● **DIRECTIONS**
Translate this sentence from the GD&T reference guide into Spanish: "The drawing is a common thread that ties these groups together."

● **SELECTED PASSAGE**
------------------------------------------------------------

# Geometric Dimensioning & Tolerance (GD&T) Symbols Reference Guide



## HMF

From http://www.tec-ease.com/what-is-gdt.php


*What Is GD&T?*


GD&T stands for Geometric Dimensioning and Tolerancing. It is a system of symbols, rules and definitions used to define the geometry of mechanical parts.

GD&T is one of the most powerful tools available that can improve quality, reduce cost and shorten delivery time. All of this is possible when the concurrent engineering team is involved with the creation of the drawing. The drawing is a common thread that ties these groups together. They all are involved with the engineering drawing. GD&T on the drawing must first and foremost capture design intent. However, the best design in the world is worthless if it cannot be produced. That is why it is necessary for production/vendors and quality to be involved with the requirements that are placed on the drawing. When they are not involved, the drawings often have overly tight tolerances and result in non-producible parts. At least not producible at the quality level, cost and timeliness expected by industry.

Nearly every company in the United States and many companies around the world use the ASME Y14.5 standard on GD&T. There is an ISO standard but it is in a state of flux. Because of this the Y14.5 standard is recognized and used around the world.

------------------------------------------------------------

● **SOURCE DATA**
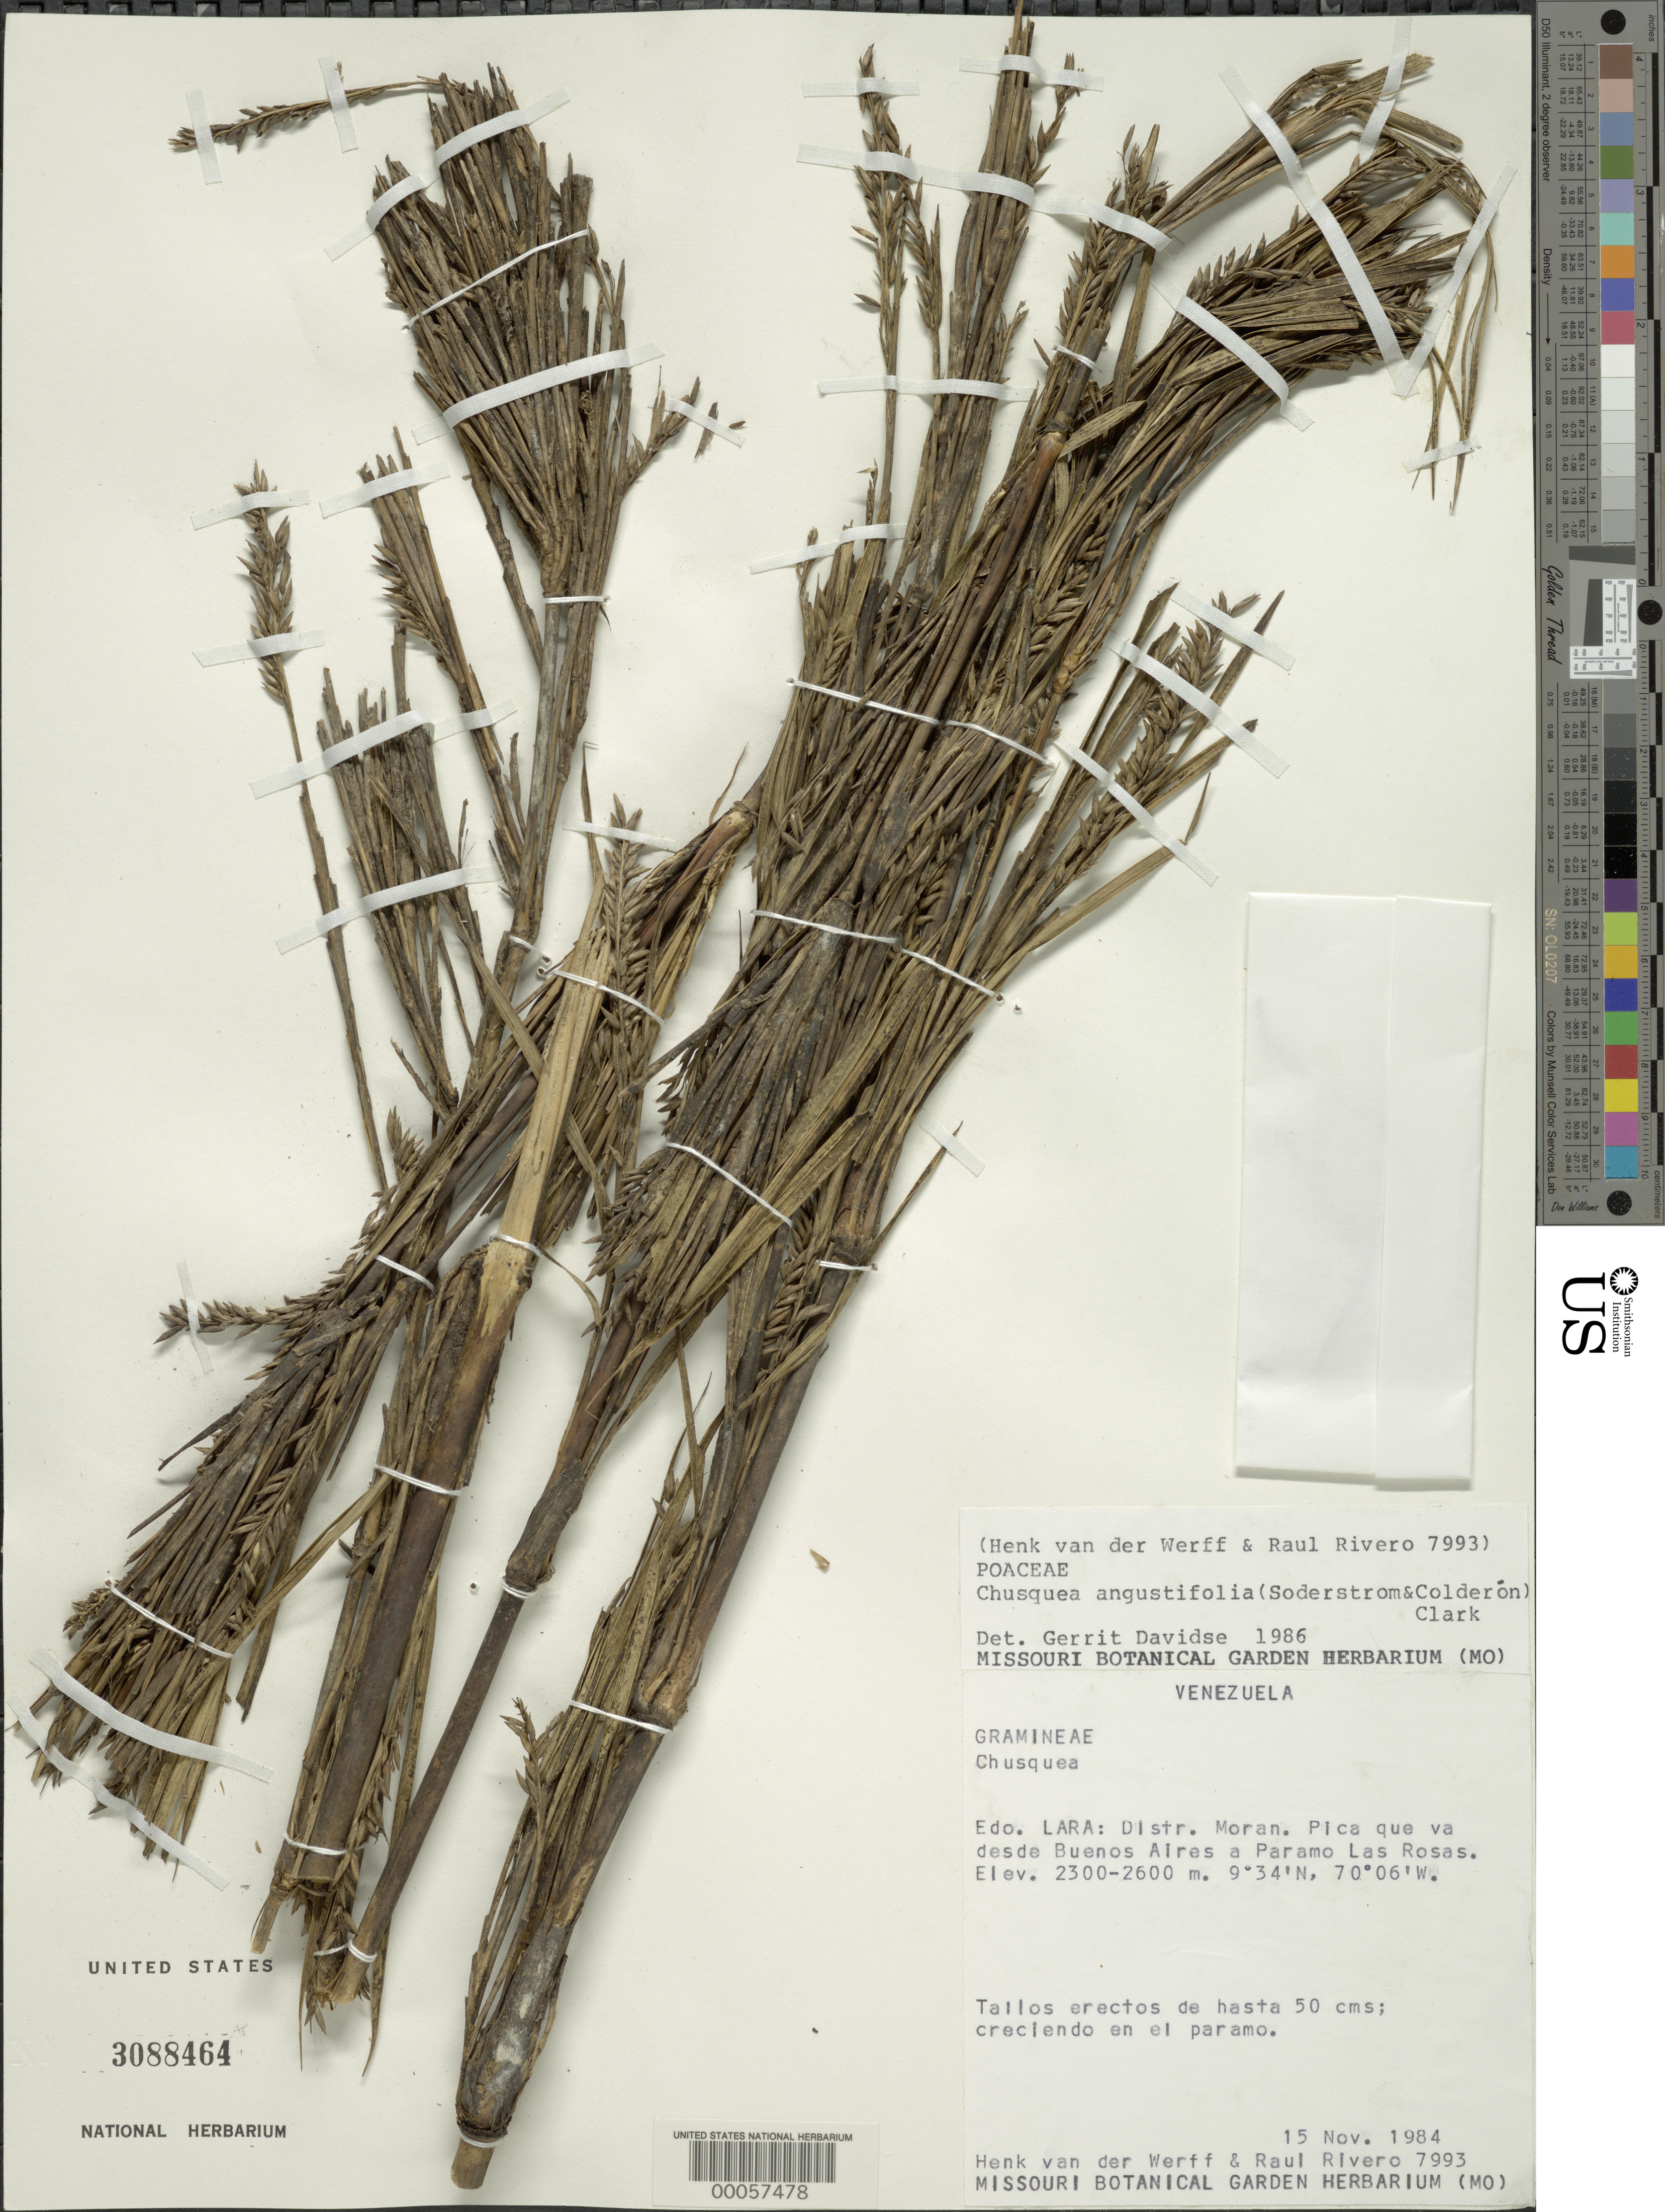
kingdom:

------------------------------------------------------------

● **SOLUTION TO THIS TASK**
El dibujo es un hilo conductor que une a estos grupos.